When chemists develop new types of reactions, they generate a lot of data on what works and how well, along with what doesn’t work at all. Much of the data are never used, says Abigail G. Doyle, a chemistry professor at Princeton University. “We publish only a small fraction and usually only the best results,” she says. Doyle thinks that by using machine learning—in which computer algorithms find patterns in data—it might be possible to use all the data chemists generate to predict the best conditions for a reaction even when the substrate has never been used in that transformation before.
Doyle and Princeton’s Derek T. Ahneman and Jesús G. Estrada, along with Merck & Co.’s Spencer D. Dreher and Shishi Lin, take a step in this direction by using machine learning to predict the yield of a Buchwald-Hartwig amination (example shown). Their algorithm allowed for variation in the aryl halide substrate, palladium catalyst ligand, base, and the addition of an isoxazole (Science 2018, DOI: 10.1126/science.aar5169). The chemists added isoxazole to the mix because this motif is popular in druglike molecules but sometimes poisons these reactions. The team hoped to get a better idea of what conditions and specific isoxazole structures were problematic.
Using Merck’s ultra-high-throughput reaction technology, the chemists performed 4,608 reactions and used the data from a portion of those to build an algorithm that would predict the outcome of the remaining reactions. After trying several algorithms, the chemists found that the so-called random forest model performed the best.
This algorithm accurately predicted which isoxazole additives would poison the reaction, even those that weren’t included in the data used to build the model. The results could help chemists pick which ligand and base combination to use to maximize yields for the C–N coupling when a given isoxazole motif is part of their substrate.

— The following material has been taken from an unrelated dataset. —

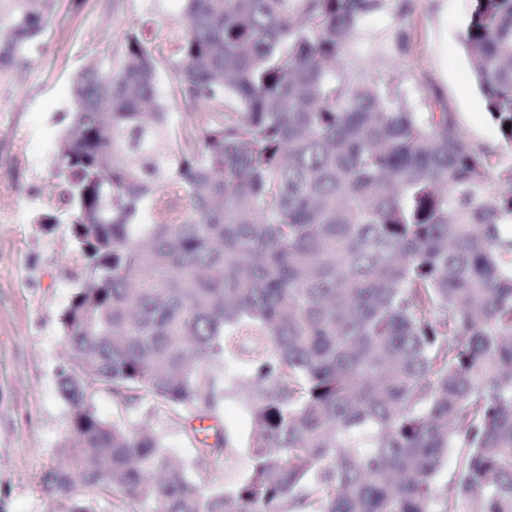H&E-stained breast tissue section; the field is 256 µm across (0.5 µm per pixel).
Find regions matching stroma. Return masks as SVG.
<instances>
[{"instance_id":"stroma-1","label":"stroma","mask_w":512,"mask_h":512,"mask_svg":"<svg viewBox=\"0 0 512 512\" xmlns=\"http://www.w3.org/2000/svg\"><path fill=\"white\" fill-rule=\"evenodd\" d=\"M471 0H411L364 19L347 65L402 83L418 106L420 83L436 89L474 143H497L471 76L462 35ZM144 14L175 25L170 0H58L28 63L0 77V512H54L40 488L69 433L70 408L58 389L67 363L61 314L80 283L67 224L45 231L60 127L73 82L88 62L120 52L124 31Z\"/></svg>"}]
</instances>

“We’re most excited by the idea that you can apply this method to any sort of new problem that you identify in reactivity,” Dreher says, although both he and Doyle say that kind of predictive power is still a long way off.
The team’s use of machine learning “is marvelous and long overdue for the field of homogeneous catalysis and chemical synthesis in general,” says Richmond Sarpong, an expert in organic synthesis at the University of California, Berkeley.